Reforms exclude certain populations for payment eligibility.
A number of Michigan auto insurance bills which each contain an exclusion for certain populations from being able to collect payments under the no fault law in the state, have passed a House committee.
This underscores the legislative attempts to change the system that is compensating injured people in car accidents, no matter who caused it to happen. Those supporting the bills have said that the number and size of the payouts from the personal injury protection (PIP) system have spiked over the last ten years, making it very difficult for drivers in the state to find an affordable coverage. They believe that this requires the state to reform its no fault laws so that the standards become more exclusionary.
The House bills regarding Michigan auto insurance are 4993, 5587, 5588, and 5589.
These four pieces of legislation have been recommended as amendments to those that have already been passed by the House Committee on Insurance. The House is now facing them for greater consideration.
From 2002 through 2011, the average claim made through the PIP system rose from a cost of $6,674 to $19,523.
This data was provided by the sponsor of HB 5589, Ben Glardon (R-Owosso). That bill would stop passengers riding in stolen vehicles from being able to receive no-fault benefit payments. According to Glardon, “Anyone who is involved in committing a crime should never be able to collect benefits if they get into a car accident in the process.”
Committee members heard public testimony on the topic throughout two hearings in the month of May, where a number of advocacy groups stated that the bills used language that was too broad when they defined the criteria for exclusion.

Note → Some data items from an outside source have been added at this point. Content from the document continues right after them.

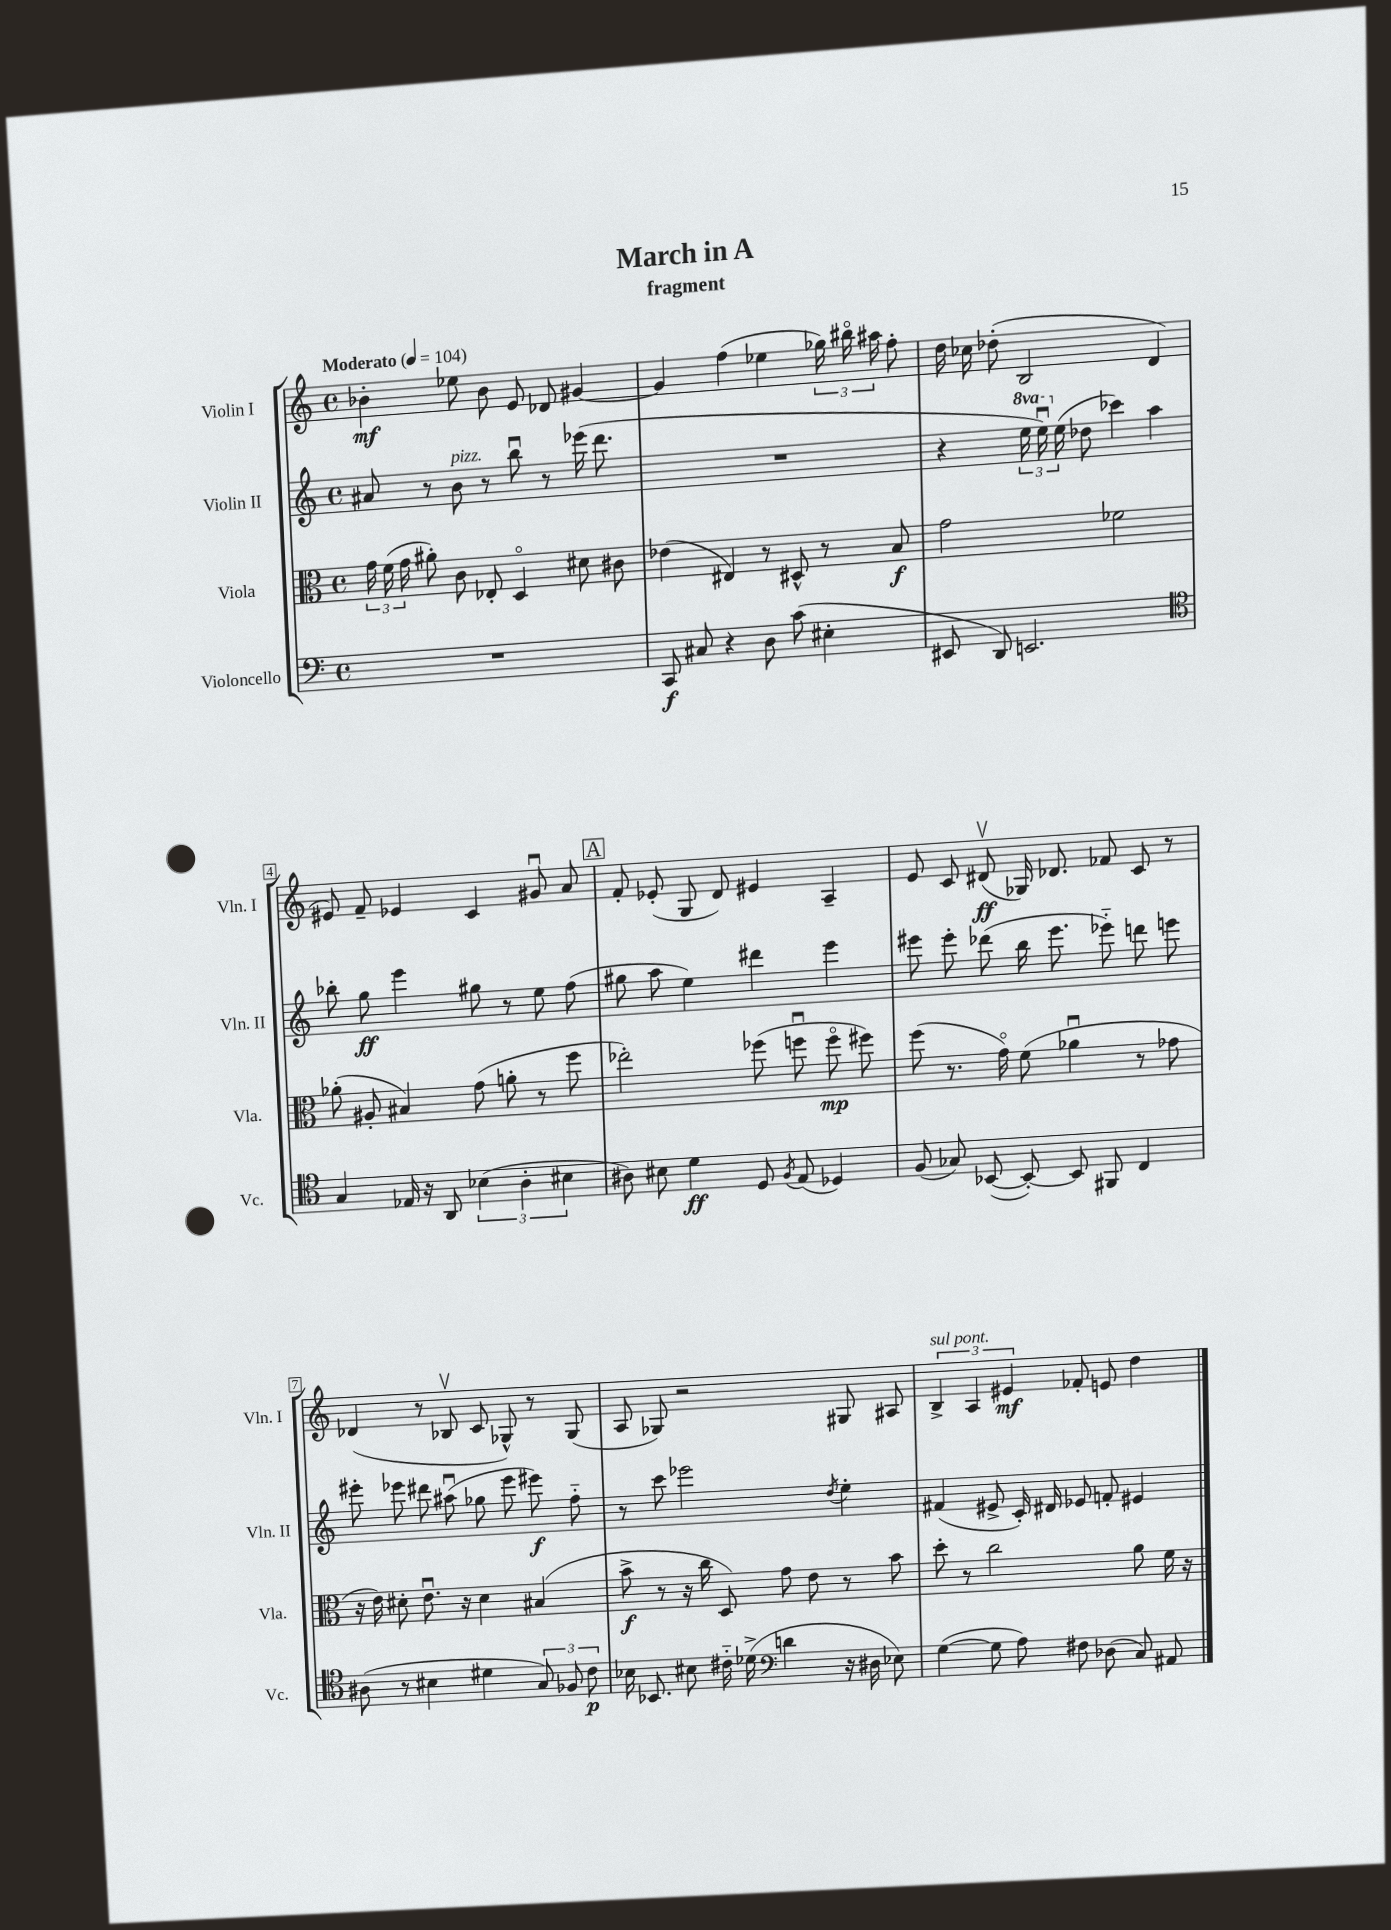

**kern	**kern	**kern	**kern
*staff4	*staff3	*staff2	*staff1
*clefF4	*clefC3	*clefG2	*clefG2
*k[]	*k[]	*k[]	*k[]
*M4/4	*M4/4	*M4/4	*M4/4
*met(c)	*met(c)	*met(c)	*met(c)
*MM104	*MM104	*MM104	*MM104
1r	24g	8a#	4b-'
.	(24f	.	.
.	24g	.	.
.	8a#')	8r	.
.	8c	8b	8ee-
.	8E-'	8r	8b-
.	4Do	8bbu	8e
.	.	8r	8d-
.	8d#	(16eee-	[4g#
.	.	8.ddd	.
.	8c#	.	.
=	=	=	=
8CC	(4e-	1r	4g#]
8C#	.	.	.
4r	4E#)	.	(4ff
8D	8r	.	4ee-
(8c	8D#^^	.	.
4E#'	8r	.	24gg-)
.	.	.	24bb#o
.	.	.	24aa#
.	8B	.	8ff'
=	=	=	=
8EE#	2g	4r	16dd
.	.	.	16cc-
8DD)	.	.	(8dd-'
2.EE	.	24eee	2B
.	.	24eeeu)	.
.	.	(24ee	.
.	.	8dd-	.
.	2f-	4ccc-)	.
.	.	4aa	4d
=	=	=	=
*clefC4	*	*	*
4G	(8a-'	8bb-'	8e#)
.	8A#'	8gg	8f~
16E-	4B#)	4eee	4e-
16r	.	.	.
8AA	.	.	.
(6B-	(8g	8gg#	4c
.	8a'	8r	.
6A'	.	.	.
.	8r	8ee	8g#u
6B#	.	.	.
.	8ff	(8ff	8a
=	=	=	=
8A#)	2ee-')	8gg#	8f'
8B#	.	8aa	(8e-'
4d	.	4ee)	8G
.	.	.	8d)
8D	(8ff-	4ddd#	4e#
8qF	.	.	.
(8E	8ffu	.	.
4D-)	8ffo	4eee	4A~
.	8ff#)	.	.
=	=	=	=
(8F	(8ff	8eee#	8e
8G-)	8.r	8eee#'	8c
([8BB-	.	(8ddd-	(8d#v
.	16go)	.	.
8BB-'_)	(8f	16bb	16G-)
.	.	8.eee#	8.d-
8BB-]	4a-u	.	.
8FF#	.	8eee-'~)	8f-
4C	8r	8ddd	8c
.	8g-	8eee	8r
=	=	=	=
(8A#	16r	8eee#'	(4d-
.	16e)	.	.
8r	8d#'	8eee-	.
4B#	8.eu	8ddd#	8r
.	.	(8aa#u	8B-v
.	16r	.	.
4d#	4d#	8gg-	8c
.	.	8eee-	8G-^^)
12G)	(4B#	8eee#)	8r
12F-	.	.	.
.	.	8ff'~	(8G-
12c	.	.	.
=	=	=	=
16B-	8b^	8r	8A
8.BB-	.	.	.
.	8r	8ccc	8G-)
8B#	16r	2eee-	2r
.	16cc	.	.
16c#'~	8D)	.	.
(16d-^	.	.	.
*clefF4	*	*	*
4d	8g	.	.
.	8e	.	.
.	.	8qdd	.
16r	8r	4ee'	8G#
16D#	.	.	.
8E-)	8b	.	8A#
=	=	=	=
([4G	8dd'	(4f#	6B^
.	8r	.	.
.	.	.	6A
8G]	2cc	8e#^	.
.	.	.	6e#
8A)	.	16c')	.
.	.	16d#	.
8F#	.	8e-	8f-'
(8D-	.	8f'	8e
8C)	8a	4e#	4dd
8AA#	16f	.	.
.	16r	.	.
==	==	==	==
*-	*-	*-	*-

According to the Michigan Brain Injury Provider Council (MBIPC) president, Lynn Brouwers, this type of overreach could lead to unanticipated outcomes. Brouwers gave her testimony on May 31, in opposition to HB 5588, which stops drivers who are intoxicated and who are in an accident from being able to benefit from PIP compensation.
According to Brouwers, it doesn’t take into consideration that the Michigan auto insurance industry still has a “big problem with drug testing.”